Vanessa Paukeigope Morgan

Kiowa Regalia Maker
A woman shrouded in a native shawl seen in profile.

Photo by Tom Pich

 

Bio

Vanessa Paukeigope Morgan was born October 5, 1952, in the Gila River Indian community near Tempe, Arizona, the daughter of Clifford Santos of the Gila River Pima Tribe and LaQuinta Mopope, a Kiowa. She spent most of her childhood with her grandparents, and at age 11, she began learning Kiowa artistic techniques from her grandmother, Jeanette Berry Mopope. "Beadworking was never separate from daily life for me. My grandmother beaded every day, and my grandfather [Stephen Mopope] painted every day. It was just something that they did. 'Watch me...,'" she remembered her grandmother saying, "'pay attention ... know why you are doing things a certain way ... I won't be here forever!'"

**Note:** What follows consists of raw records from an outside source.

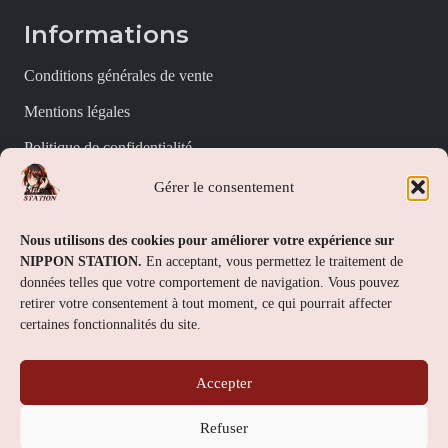
Informations
Conditions générales de vente
Mentions légales
Politique de confidentialité
Politique de cookies (UE)
Gérer le consentement
Nippon Station
Nous utilisons des cookies pour améliorer votre expérience sur
NIPPON STATION.
En acceptant, vous permettez le traitement de
À propos
données telles que votre comportement de navigation. Vous pouvez
retirer votre consentement à tout moment, ce qui pourrait affecter
FAQs
certaines fonctionnalités du site.
Nous contacter
Accepter
Contact
Refuser
Nippon Station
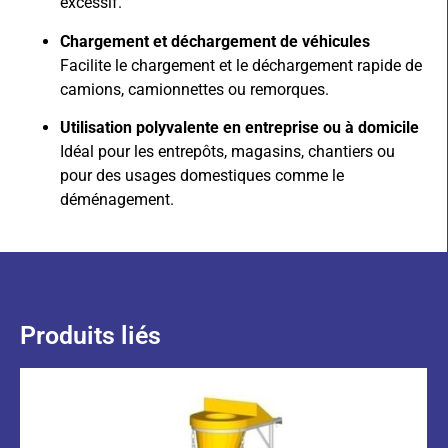
excessif.
Chargement et déchargement de véhicules
Facilite le chargement et le déchargement rapide de
camions, camionnettes ou remorques.
Utilisation polyvalente en entreprise ou à domicile
Idéal pour les entrepôts, magasins, chantiers ou
pour des usages domestiques comme le
déménagement.
Produits liés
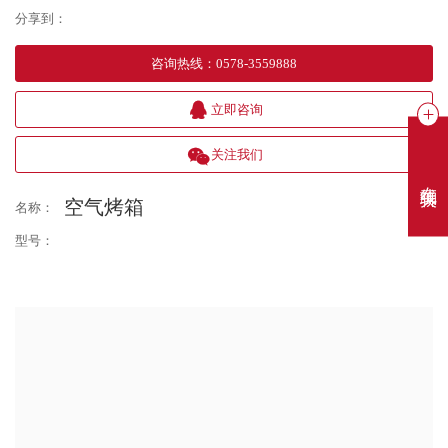
分享到：
咨询热线
：
0578-3559888
立即咨询
关注我们
在线聊天
空气烤箱
名称：
型号：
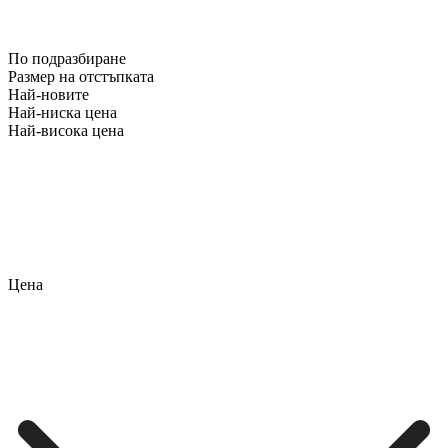
По подразбиране
Размер на отстъпката
Най-новите
Най-ниска цена
Най-висока цена
Цена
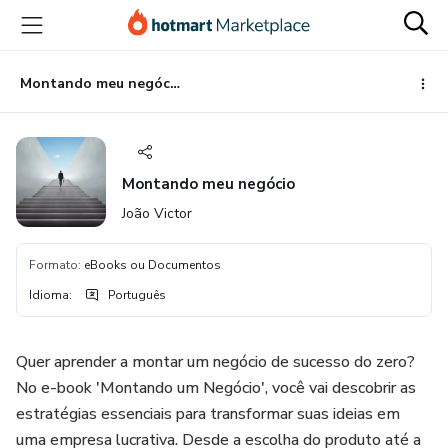
Ir
Ir
Ir
para
para
para
o
o
o
conteúdo
pagamento
rodapé
Montando meu negócio
principal
Montando meu negócio
João Victor
Formato
:
eBooks ou Documentos
Idioma
:
Português
Quer aprender a montar um negócio de sucesso do zero?
No e-book 'Montando um Negócio', você vai descobrir as
estratégias essenciais para transformar suas ideias em
uma empresa lucrativa. Desde a escolha do produto até a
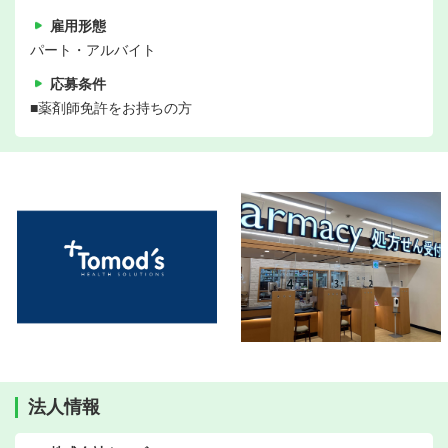
雇用形態
パート・アルバイト
応募条件
■薬剤師免許をお持ちの方
法人情報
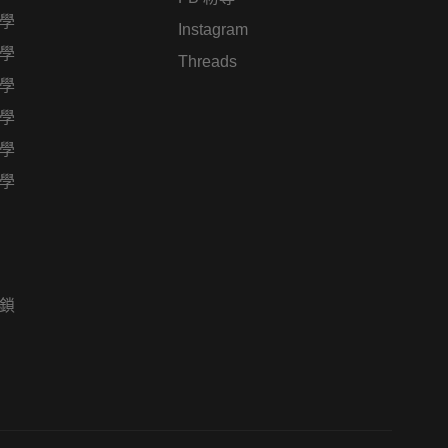
學
Instagram
學
Threads
學
學
學
學
鎖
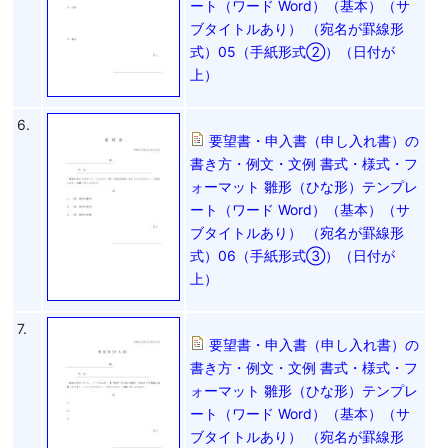
ート（ワード Word）（基本）（サ
ブタイトルあり） （宛名が罫線形
式）05（手紙形式②）（日付が
上）
6.
要望書・申入書（申し入れ書）の
書き方・例文・文例 書式・様式・フ
ォーマット 雛形（ひな形）テンプレ
ート（ワード Word）（基本）（サ
ブタイトルあり） （宛名が罫線形
式）06（手紙形式③）（日付が
上）
7.
要望書・申入書（申し入れ書）の
書き方・例文・文例 書式・様式・フ
ォーマット 雛形（ひな形）テンプレ
ート（ワード Word）（基本）（サ
ブタイトルあり） （宛名が罫線形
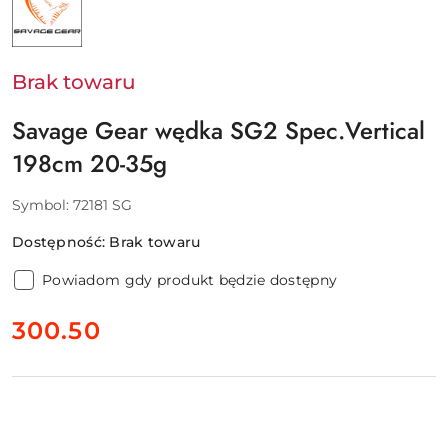
SAVAGE
GEAR
-
SVENDSEN
SPORT
Brak towaru
A/S
Savage Gear wędka SG2 Spec.Vertical
198cm 20-35g
Symbol:
72181 SG
Dostępność:
Brak towaru
Powiadom gdy produkt będzie dostępny
cena:
300.50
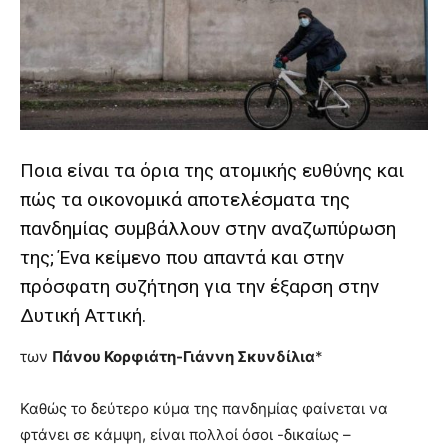
lyons
teaches
you
the
meaning
of
pain.
pornhun
Ποια είναι τα όρια της ατομικής ευθύνης και
hd
porn
πώς τα οικονομικά αποτελέσματα της
πανδημίας συμβάλλουν στην αναζωπύρωση
της; Ένα κείμενο που απαντά και στην
πρόσφατη συζήτηση για την έξαρση στην
Δυτική Αττική.
των
Πάνου Κορφιάτη-Γιάννη Σκυνδίλια
*
Καθώς το δεύτερο κύμα της πανδημίας φαίνεται να
φτάνει σε κάμψη, είναι πολλοί όσοι -δικαίως –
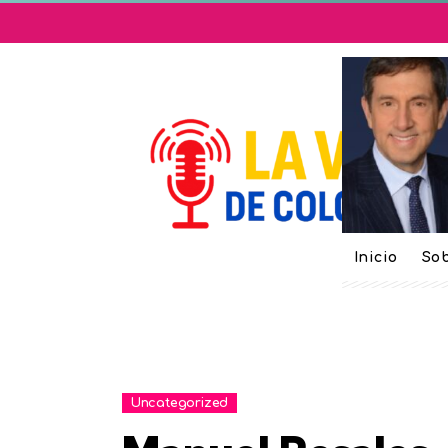
Inicio
Sob
Uncategorized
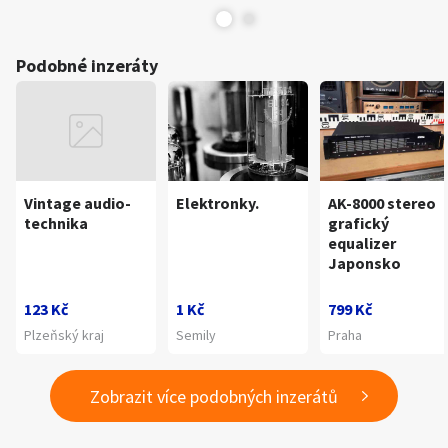
Podobné inzeráty
Vintage audio-
Elektronky.
AK-8000 stereo
technika
grafický
equalizer
Japonsko
123 Kč
1 Kč
799 Kč
Plzeňský kraj
Semily
Praha
Zobrazit více podobných inzerátů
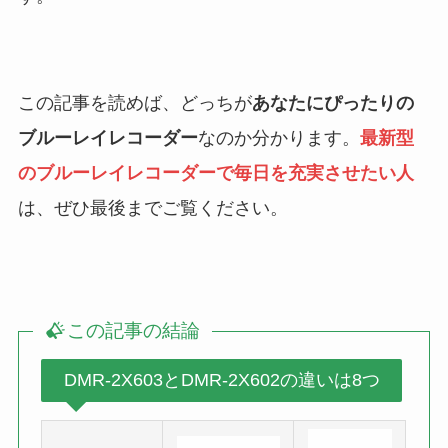
この記事を読めば、どっちが
あなたにぴったりの
ブルーレイレコーダー
なのか分かります。
最新型
のブルーレイレコーダーで毎日を充実させたい人
は、ぜひ最後までご覧ください。
この記事の結論
DMR-2X603とDMR-2X602の違いは8つ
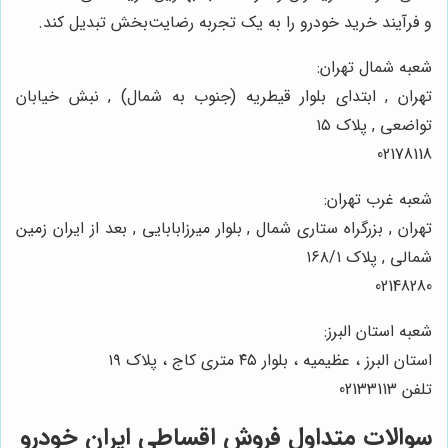
و فرآیند خرید خودرو را به یک تجربه رضایت‌بخش تبدیل کند.
شعبه شمال تهران:
تهران , ابتدای بلوار قیطریه (جنوب به شمال) , نبش خیابان
تواضعی , پلاک ۱۵
02178118
شعبه غرب تهران:
تهران , بزرگراه ستاری شمال , بلوار میرزابابایی , بعد از ایران زمین
شمالی , پلاک ۱۶۸/۱
02148280
شعبه استان البرز:
استان البرز ، عظیمیه ، بلوار ۴۵ متری کاج ، پلاک ۱۹
تلفن 02133113
سوالات متداول فروش اقساطی ایران خودرو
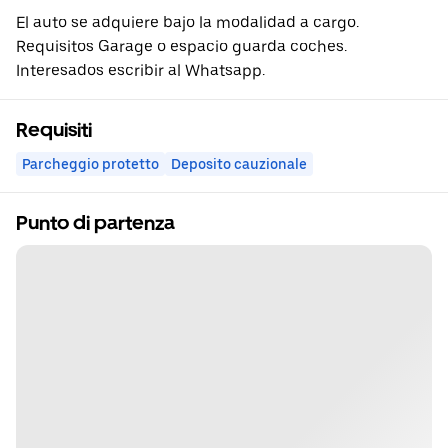
El auto se adquiere bajo la modalidad a cargo.
Requisitos Garage o espacio guarda coches.
Interesados escribir al Whatsapp.
Requisiti
Parcheggio protetto
Deposito cauzionale
Punto di partenza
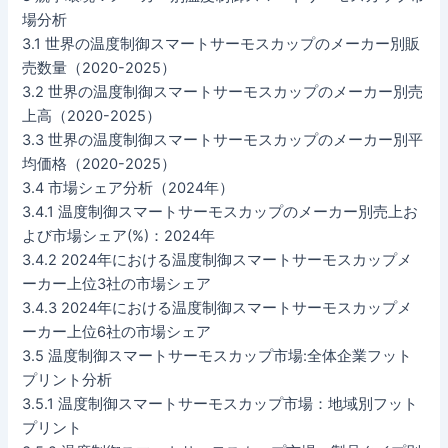
場分析
3.1 世界の温度制御スマートサーモスカップのメーカー別販
売数量（2020-2025）
3.2 世界の温度制御スマートサーモスカップのメーカー別売
上高（2020-2025）
3.3 世界の温度制御スマートサーモスカップのメーカー別平
均価格（2020-2025）
3.4 市場シェア分析（2024年）
3.4.1 温度制御スマートサーモスカップのメーカー別売上お
よび市場シェア(%)：2024年
3.4.2 2024年における温度制御スマートサーモスカップメ
ーカー上位3社の市場シェア
3.4.3 2024年における温度制御スマートサーモスカップメ
ーカー上位6社の市場シェア
3.5 温度制御スマートサーモスカップ市場:全体企業フット
プリント分析
3.5.1 温度制御スマートサーモスカップ市場：地域別フット
プリント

Morgan listened intently to her grandmother and learned all she could from her and from other tribal elders. Later, she read historical reports and examined archival photographs, museum pieces, and any cultural materials she was able to find.

She attended high school and college in Oklahoma. After graduation she started working with the Bureau of Indian Affairs and settled on the allotment land granted to her grandmother in the Red Stone area between Fort Cobb and Anadarko, Oklahoma, deep in the Kiowa territory. On this property, Morgan and her husband built an earth lodge, which she uses as a studio and makes available to tribal members for cultural activities. Given its spiritual significance, she feels it provides an environment that is especially conducive to the needs of tribal elders and to discussions of historical and cultural issues. "A Kiowa woman shows the status of her husband by the way she keeps camp and the way she dresses her family," Morgan said.

Over the years, Morgan has participated in numerous special exhibitions and has been commissioned by the Kiowa tribal leaders to make ceremonial regalia for important ritual occasions, but she has often had to work other jobs in Anadarko so that she can afford to bead tribal regalia for her own clan. In a brief statement about her work, she once said, "My work is traditional Kiowa work.... It frightens me that our Kiowa heritage that was so powerful and beautiful has almost disappeared. It is more important that I continue my traditional work than to take artistic liberties at this time."

Morgan continues to work actively in her tribal community and is a willing teacher to serious students. She is known outside her tribe for making what otherwise might not be found: Kiowa saddles, fur quivers, dolls, and the elaborate buckskin dresses of the Plains tribes. "As Kiowa people we loved our parents and grandparents," she said. "Because of this love, we buried our elders in their best old finery with honor and dignity. We did not, and we should not have kept their beautiful clothes to hand down to our families. However, we should hold onto their ways of making them Kiowa."